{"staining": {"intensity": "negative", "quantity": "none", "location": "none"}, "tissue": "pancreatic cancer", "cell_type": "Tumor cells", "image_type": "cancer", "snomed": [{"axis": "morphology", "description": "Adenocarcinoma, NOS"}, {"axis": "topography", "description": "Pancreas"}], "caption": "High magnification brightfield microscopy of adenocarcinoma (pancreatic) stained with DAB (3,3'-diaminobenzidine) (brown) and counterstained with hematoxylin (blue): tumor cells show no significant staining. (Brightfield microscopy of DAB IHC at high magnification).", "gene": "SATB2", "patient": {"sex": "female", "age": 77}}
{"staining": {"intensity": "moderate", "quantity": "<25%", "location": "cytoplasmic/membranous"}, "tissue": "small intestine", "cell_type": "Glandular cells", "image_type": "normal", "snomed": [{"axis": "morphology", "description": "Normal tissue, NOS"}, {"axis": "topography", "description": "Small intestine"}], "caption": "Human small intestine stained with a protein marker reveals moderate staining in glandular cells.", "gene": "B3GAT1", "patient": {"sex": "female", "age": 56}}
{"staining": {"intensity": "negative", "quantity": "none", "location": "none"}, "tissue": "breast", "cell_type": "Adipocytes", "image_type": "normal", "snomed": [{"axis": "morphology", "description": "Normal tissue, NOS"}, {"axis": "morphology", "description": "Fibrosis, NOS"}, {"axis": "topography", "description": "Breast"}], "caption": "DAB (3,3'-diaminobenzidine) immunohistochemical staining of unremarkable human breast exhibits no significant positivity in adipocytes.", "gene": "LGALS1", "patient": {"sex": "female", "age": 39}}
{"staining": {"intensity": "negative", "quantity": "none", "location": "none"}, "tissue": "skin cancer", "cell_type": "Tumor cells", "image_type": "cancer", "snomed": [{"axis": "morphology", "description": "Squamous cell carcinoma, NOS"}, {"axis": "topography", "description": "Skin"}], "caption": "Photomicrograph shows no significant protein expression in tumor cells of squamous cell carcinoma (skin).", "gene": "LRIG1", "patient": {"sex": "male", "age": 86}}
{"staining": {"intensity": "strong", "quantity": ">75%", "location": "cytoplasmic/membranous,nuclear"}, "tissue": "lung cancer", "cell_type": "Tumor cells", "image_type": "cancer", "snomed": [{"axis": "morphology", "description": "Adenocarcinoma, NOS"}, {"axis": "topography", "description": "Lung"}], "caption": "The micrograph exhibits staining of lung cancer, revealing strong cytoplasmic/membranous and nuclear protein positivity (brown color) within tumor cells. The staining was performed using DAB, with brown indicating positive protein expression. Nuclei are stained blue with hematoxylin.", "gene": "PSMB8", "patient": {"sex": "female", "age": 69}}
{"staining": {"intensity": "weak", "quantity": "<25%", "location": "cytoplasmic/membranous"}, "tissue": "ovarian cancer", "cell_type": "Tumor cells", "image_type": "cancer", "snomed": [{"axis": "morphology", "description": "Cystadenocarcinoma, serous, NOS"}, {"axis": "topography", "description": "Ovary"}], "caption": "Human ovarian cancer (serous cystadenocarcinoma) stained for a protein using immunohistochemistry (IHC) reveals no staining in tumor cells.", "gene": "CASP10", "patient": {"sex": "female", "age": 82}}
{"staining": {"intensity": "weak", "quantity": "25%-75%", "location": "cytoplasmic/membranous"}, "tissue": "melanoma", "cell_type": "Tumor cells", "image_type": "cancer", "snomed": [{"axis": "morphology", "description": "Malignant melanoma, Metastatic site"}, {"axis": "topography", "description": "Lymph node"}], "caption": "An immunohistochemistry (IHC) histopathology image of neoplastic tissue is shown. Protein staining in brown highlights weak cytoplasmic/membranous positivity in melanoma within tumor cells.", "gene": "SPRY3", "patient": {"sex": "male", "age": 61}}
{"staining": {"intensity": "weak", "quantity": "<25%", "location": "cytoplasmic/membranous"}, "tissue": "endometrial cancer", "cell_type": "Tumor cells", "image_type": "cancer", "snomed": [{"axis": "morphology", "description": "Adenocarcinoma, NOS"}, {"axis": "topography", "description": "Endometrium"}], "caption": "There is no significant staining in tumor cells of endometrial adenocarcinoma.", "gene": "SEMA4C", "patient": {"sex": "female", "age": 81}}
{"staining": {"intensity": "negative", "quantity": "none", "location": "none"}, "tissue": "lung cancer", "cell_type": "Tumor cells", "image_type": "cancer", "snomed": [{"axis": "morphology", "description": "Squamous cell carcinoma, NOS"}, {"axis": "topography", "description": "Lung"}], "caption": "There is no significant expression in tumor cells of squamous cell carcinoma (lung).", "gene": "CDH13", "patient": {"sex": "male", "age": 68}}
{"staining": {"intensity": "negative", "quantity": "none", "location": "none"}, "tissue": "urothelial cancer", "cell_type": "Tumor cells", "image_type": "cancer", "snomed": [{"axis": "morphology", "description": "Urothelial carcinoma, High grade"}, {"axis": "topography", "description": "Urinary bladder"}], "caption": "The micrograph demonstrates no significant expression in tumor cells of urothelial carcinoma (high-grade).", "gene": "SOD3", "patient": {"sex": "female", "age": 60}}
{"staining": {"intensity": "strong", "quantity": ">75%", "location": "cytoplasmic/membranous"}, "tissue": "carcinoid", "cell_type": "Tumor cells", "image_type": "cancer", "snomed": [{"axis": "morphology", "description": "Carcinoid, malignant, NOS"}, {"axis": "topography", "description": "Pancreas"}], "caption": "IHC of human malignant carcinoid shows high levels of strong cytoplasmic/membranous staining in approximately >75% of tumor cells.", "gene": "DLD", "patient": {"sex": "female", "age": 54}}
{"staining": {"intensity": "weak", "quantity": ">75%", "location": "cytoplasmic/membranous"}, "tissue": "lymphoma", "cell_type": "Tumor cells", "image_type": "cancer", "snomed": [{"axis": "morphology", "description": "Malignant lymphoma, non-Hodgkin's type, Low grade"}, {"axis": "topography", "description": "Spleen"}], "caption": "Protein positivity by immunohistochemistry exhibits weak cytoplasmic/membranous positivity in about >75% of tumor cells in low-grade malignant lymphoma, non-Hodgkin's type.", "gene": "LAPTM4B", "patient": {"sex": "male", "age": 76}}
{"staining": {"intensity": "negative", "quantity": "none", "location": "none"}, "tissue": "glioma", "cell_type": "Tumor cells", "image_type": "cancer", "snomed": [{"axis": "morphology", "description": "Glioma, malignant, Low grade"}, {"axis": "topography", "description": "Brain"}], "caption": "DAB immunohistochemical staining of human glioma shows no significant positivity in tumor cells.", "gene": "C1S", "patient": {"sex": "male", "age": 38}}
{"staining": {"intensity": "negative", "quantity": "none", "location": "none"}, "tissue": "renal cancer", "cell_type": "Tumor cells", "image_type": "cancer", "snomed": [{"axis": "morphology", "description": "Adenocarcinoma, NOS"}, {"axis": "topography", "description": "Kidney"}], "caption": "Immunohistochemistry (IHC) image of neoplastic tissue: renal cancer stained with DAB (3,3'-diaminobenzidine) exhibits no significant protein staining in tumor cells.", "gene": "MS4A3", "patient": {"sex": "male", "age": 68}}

WHAT IS REQUIRED: The listing above has to be repeated exactly, down to the last line.

RESPONSE AREA:
{"staining": {"intensity": "negative", "quantity": "none", "location": "none"}, "tissue": "pancreatic cancer", "cell_type": "Tumor cells", "image_type": "cancer", "snomed": [{"axis": "morphology", "description": "Adenocarcinoma, NOS"}, {"axis": "topography", "description": "Pancreas"}], "caption": "High magnification brightfield microscopy of adenocarcinoma (pancreatic) stained with DAB (3,3'-diaminobenzidine) (brown) and counterstained with hematoxylin (blue): tumor cells show no significant staining. (Brightfield microscopy of DAB IHC at high magnification).", "gene": "SATB2", "patient": {"sex": "female", "age": 77}}
{"staining": {"intensity": "moderate", "quantity": "<25%", "location": "cytoplasmic/membranous"}, "tissue": "small intestine", "cell_type": "Glandular cells", "image_type": "normal", "snomed": [{"axis": "morphology", "description": "Normal tissue, NOS"}, {"axis": "topography", "description": "Small intestine"}], "caption": "Human small intestine stained with a protein marker reveals moderate staining in glandular cells.", "gene": "B3GAT1", "patient": {"sex": "female", "age": 56}}
{"staining": {"intensity": "negative", "quantity": "none", "location": "none"}, "tissue": "breast", "cell_type": "Adipocytes", "image_type": "normal", "snomed": [{"axis": "morphology", "description": "Normal tissue, NOS"}, {"axis": "morphology", "description": "Fibrosis, NOS"}, {"axis": "topography", "description": "Breast"}], "caption": "DAB (3,3'-diaminobenzidine) immunohistochemical staining of unremarkable human breast exhibits no significant positivity in adipocytes.", "gene": "LGALS1", "patient": {"sex": "female", "age": 39}}
{"staining": {"intensity": "negative", "quantity": "none", "location": "none"}, "tissue": "skin cancer", "cell_type": "Tumor cells", "image_type": "cancer", "snomed": [{"axis": "morphology", "description": "Squamous cell carcinoma, NOS"}, {"axis": "topography", "description": "Skin"}], "caption": "Photomicrograph shows no significant protein expression in tumor cells of squamous cell carcinoma (skin).", "gene": "LRIG1", "patient": {"sex": "male", "age": 86}}
{"staining": {"intensity": "strong", "quantity": ">75%", "location": "cytoplasmic/membranous,nuclear"}, "tissue": "lung cancer", "cell_type": "Tumor cells", "image_type": "cancer", "snomed": [{"axis": "morphology", "description": "Adenocarcinoma, NOS"}, {"axis": "topography", "description": "Lung"}], "caption": "The micrograph exhibits staining of lung cancer, revealing strong cytoplasmic/membranous and nuclear protein positivity (brown color) within tumor cells. The staining was performed using DAB, with brown indicating positive protein expression. Nuclei are stained blue with hematoxylin.", "gene": "PSMB8", "patient": {"sex": "female", "age": 69}}
{"staining": {"intensity": "weak", "quantity": "<25%", "location": "cytoplasmic/membranous"}, "tissue": "ovarian cancer", "cell_type": "Tumor cells", "image_type": "cancer", "snomed": [{"axis": "morphology", "description": "Cystadenocarcinoma, serous, NOS"}, {"axis": "topography", "description": "Ovary"}], "caption": "Human ovarian cancer (serous cystadenocarcinoma) stained for a protein using immunohistochemistry (IHC) reveals no staining in tumor cells.", "gene": "CASP10", "patient": {"sex": "female", "age": 82}}
{"staining": {"intensity": "weak", "quantity": "25%-75%", "location": "cytoplasmic/membranous"}, "tissue": "melanoma", "cell_type": "Tumor cells", "image_type": "cancer", "snomed": [{"axis": "morphology", "description": "Malignant melanoma, Metastatic site"}, {"axis": "topography", "description": "Lymph node"}], "caption": "An immunohistochemistry (IHC) histopathology image of neoplastic tissue is shown. Protein staining in brown highlights weak cytoplasmic/membranous positivity in melanoma within tumor cells.", "gene": "SPRY3", "patient": {"sex": "male", "age": 61}}
{"staining": {"intensity": "weak", "quantity": "<25%", "location": "cytoplasmic/membranous"}, "tissue": "endometrial cancer", "cell_type": "Tumor cells", "image_type": "cancer", "snomed": [{"axis": "morphology", "description": "Adenocarcinoma, NOS"}, {"axis": "topography", "description": "Endometrium"}], "caption": "There is no significant staining in tumor cells of endometrial adenocarcinoma.", "gene": "SEMA4C", "patient": {"sex": "female", "age": 81}}
{"staining": {"intensity": "negative", "quantity": "none", "location": "none"}, "tissue": "lung cancer", "cell_type": "Tumor cells", "image_type": "cancer", "snomed": [{"axis": "morphology", "description": "Squamous cell carcinoma, NOS"}, {"axis": "topography", "description": "Lung"}], "caption": "There is no significant expression in tumor cells of squamous cell carcinoma (lung).", "gene": "CDH13", "patient": {"sex": "male", "age": 68}}
{"staining": {"intensity": "negative", "quantity": "none", "location": "none"}, "tissue": "urothelial cancer", "cell_type": "Tumor cells", "image_type": "cancer", "snomed": [{"axis": "morphology", "description": "Urothelial carcinoma, High grade"}, {"axis": "topography", "description": "Urinary bladder"}], "caption": "The micrograph demonstrates no significant expression in tumor cells of urothelial carcinoma (high-grade).", "gene": "SOD3", "patient": {"sex": "female", "age": 60}}
{"staining": {"intensity": "strong", "quantity": ">75%", "location": "cytoplasmic/membranous"}, "tissue": "carcinoid", "cell_type": "Tumor cells", "image_type": "cancer", "snomed": [{"axis": "morphology", "description": "Carcinoid, malignant, NOS"}, {"axis": "topography", "description": "Pancreas"}], "caption": "IHC of human malignant carcinoid shows high levels of strong cytoplasmic/membranous staining in approximately >75% of tumor cells.", "gene": "DLD", "patient": {"sex": "female", "age": 54}}
{"staining": {"intensity": "weak", "quantity": ">75%", "location": "cytoplasmic/membranous"}, "tissue": "lymphoma", "cell_type": "Tumor cells", "image_type": "cancer", "snomed": [{"axis": "morphology", "description": "Malignant lymphoma, non-Hodgkin's type, Low grade"}, {"axis": "topography", "description": "Spleen"}], "caption": "Protein positivity by immunohistochemistry exhibits weak cytoplasmic/membranous positivity in about >75% of tumor cells in low-grade malignant lymphoma, non-Hodgkin's type.", "gene": "LAPTM4B", "patient": {"sex": "male", "age": 76}}
{"staining": {"intensity": "negative", "quantity": "none", "location": "none"}, "tissue": "glioma", "cell_type": "Tumor cells", "image_type": "cancer", "snomed": [{"axis": "morphology", "description": "Glioma, malignant, Low grade"}, {"axis": "topography", "description": "Brain"}], "caption": "DAB immunohistochemical staining of human glioma shows no significant positivity in tumor cells.", "gene": "C1S", "patient": {"sex": "male", "age": 38}}
{"staining": {"intensity": "negative", "quantity": "none", "location": "none"}, "tissue": "renal cancer", "cell_type": "Tumor cells", "image_type": "cancer", "snomed": [{"axis": "morphology", "description": "Adenocarcinoma, NOS"}, {"axis": "topography", "description": "Kidney"}], "caption": "Immunohistochemistry (IHC) image of neoplastic tissue: renal cancer stained with DAB (3,3'-diaminobenzidine) exhibits no significant protein staining in tumor cells.", "gene": "MS4A3", "patient": {"sex": "male", "age": 68}}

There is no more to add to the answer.